## EXERCISE PROMPT
These records contain pictures, which must be left out; copy exactly the lines from the one with "memwb_mem_data <= 32'b0;" up to and including the one with "G04 Layer: TopPasteMaskLayer*".

## INPUT
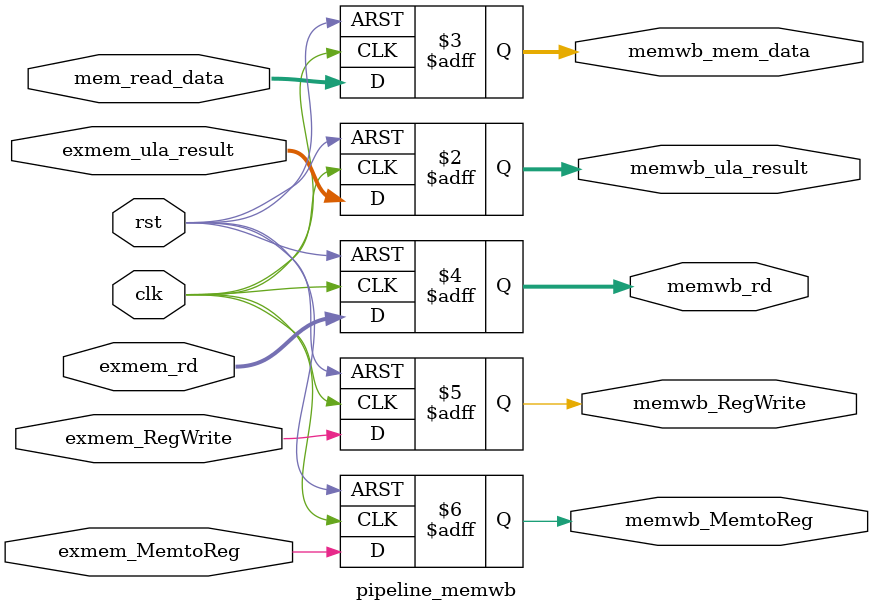
<source format=v>
module pipeline_memwb (
    input wire clk,
    input wire rst,
    input wire [31:0] exmem_ula_result,
    input wire [31:0] mem_read_data,
    input wire [4:0] exmem_rd,
    input wire exmem_RegWrite,
    input wire exmem_MemtoReg,
    output reg [31:0] memwb_ula_result,
    output reg [31:0] memwb_mem_data,
    output reg [4:0] memwb_rd,
    output reg memwb_RegWrite,
    output reg memwb_MemtoReg
);

    always @(posedge clk or posedge rst) begin
        if (rst) begin
            memwb_ula_result <= 32'b0;
            memwb_mem_data <= 32'b0;
            memwb_rd <= 5'b0;
            memwb_RegWrite <= 1'b0;
            memwb_MemtoReg <= 1'b0;
        end else begin
            memwb_ula_result <= exmem_ula_result;
            memwb_mem_data <= mem_read_data;
            memwb_rd <= exmem_rd;
            memwb_RegWrite <= exmem_RegWrite;
            memwb_MemtoReg <= exmem_MemtoReg;
        end
    end

endmodule
</source>
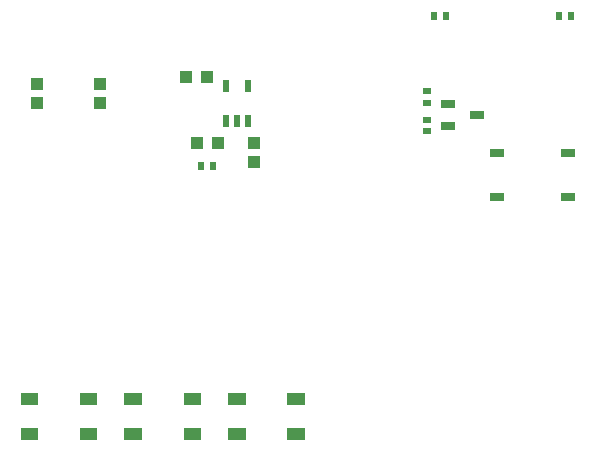
<source format=gtp>
G04 Layer: TopPasteMaskLayer*
G04 EasyEDA v6.3.53, 2020-06-18T10:34:05+08:00*
G04 fc4558d4a1fd407c996c982f62b69df0,fed530592efb474aaabf7115e2e2b964,10*
G04 Gerber Generator version 0.2*
G04 Scale: 100 percent, Rotated: No, Reflected: No *
G04 Dimensions in millimeters *
G04 leading zeros omitted , absolute positions ,3 integer and 3 decimal *
%FSLAX33Y33*%
%MOMM*%
G90*
G71D02*

%ADD14R,1.250010X0.699999*%
%ADD15R,1.299997X0.699999*%
%ADD16R,1.099998X0.999998*%
%ADD18R,0.799998X0.499999*%
%ADD19R,0.499999X0.799998*%
%ADD20R,0.550012X0.999998*%
%ADD21R,0.999998X1.099998*%

%LPD*%
G54D14*
G01X45597Y30200D03*
G01X43097Y29250D03*
G01X43097Y31150D03*
G54D15*
G01X47284Y26950D03*
G01X53284Y26950D03*
G01X47284Y23250D03*
G01X53284Y23250D03*
G54D16*
G01X8347Y31200D03*
G01X8347Y32800D03*
G01X13647Y31200D03*
G01X13647Y32800D03*
G36*
G01X13447Y2651D02*
G01X11948Y2651D01*
G01X11948Y3649D01*
G01X13447Y3649D01*
G01X13447Y2651D01*
G37*
G36*
G01X13447Y5650D02*
G01X11948Y5650D01*
G01X11948Y6649D01*
G01X13447Y6649D01*
G01X13447Y5650D01*
G37*
G36*
G01X8448Y5650D02*
G01X6947Y5650D01*
G01X6947Y6649D01*
G01X8448Y6649D01*
G01X8448Y5650D01*
G37*
G36*
G01X8448Y2651D02*
G01X6947Y2651D01*
G01X6947Y3649D01*
G01X8448Y3649D01*
G01X8448Y2651D01*
G37*
G36*
G01X22247Y2651D02*
G01X20748Y2651D01*
G01X20748Y3649D01*
G01X22247Y3649D01*
G01X22247Y2651D01*
G37*
G36*
G01X22247Y5650D02*
G01X20748Y5650D01*
G01X20748Y6649D01*
G01X22247Y6649D01*
G01X22247Y5650D01*
G37*
G36*
G01X17248Y5650D02*
G01X15747Y5650D01*
G01X15747Y6649D01*
G01X17248Y6649D01*
G01X17248Y5650D01*
G37*
G36*
G01X17248Y2651D02*
G01X15747Y2651D01*
G01X15747Y3649D01*
G01X17248Y3649D01*
G01X17248Y2651D01*
G37*
G36*
G01X31047Y2651D02*
G01X29548Y2651D01*
G01X29548Y3649D01*
G01X31047Y3649D01*
G01X31047Y2651D01*
G37*
G36*
G01X31047Y5650D02*
G01X29548Y5650D01*
G01X29548Y6649D01*
G01X31047Y6649D01*
G01X31047Y5650D01*
G37*
G36*
G01X26048Y5650D02*
G01X24547Y5650D01*
G01X24547Y6649D01*
G01X26048Y6649D01*
G01X26048Y5650D01*
G37*
G36*
G01X26048Y2651D02*
G01X24547Y2651D01*
G01X24547Y3649D01*
G01X26048Y3649D01*
G01X26048Y2651D01*
G37*
G54D18*
G01X41347Y29800D03*
G01X41347Y28800D03*
G01X41348Y31204D03*
G01X41348Y32204D03*
G54D19*
G01X41947Y38600D03*
G01X42947Y38600D03*
G01X52547Y38600D03*
G01X53547Y38600D03*
G54D20*
G01X24323Y32658D03*
G01X26223Y32658D03*
G01X26223Y29658D03*
G01X25273Y29658D03*
G01X24323Y29658D03*
G54D16*
G01X26747Y27800D03*
G01X26747Y26200D03*
G54D21*
G01X20947Y33400D03*
G01X22747Y33400D03*
G01X21847Y27800D03*
G01X23647Y27800D03*
G54D19*
G01X22247Y25900D03*
G01X23247Y25900D03*
M00*
M02*

</source>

## RESPONSE FOR THIS EXERCISE
            memwb_mem_data <= 32'b0;
            memwb_rd <= 5'b0;
            memwb_RegWrite <= 1'b0;
            memwb_MemtoReg <= 1'b0;
        end else begin
            memwb_ula_result <= exmem_ula_result;
            memwb_mem_data <= mem_read_data;
            memwb_rd <= exmem_rd;
            memwb_RegWrite <= exmem_RegWrite;
            memwb_MemtoReg <= exmem_MemtoReg;
        end
    end

endmodule
</source>
<source format=gtp>
G04 Layer: TopPasteMaskLayer*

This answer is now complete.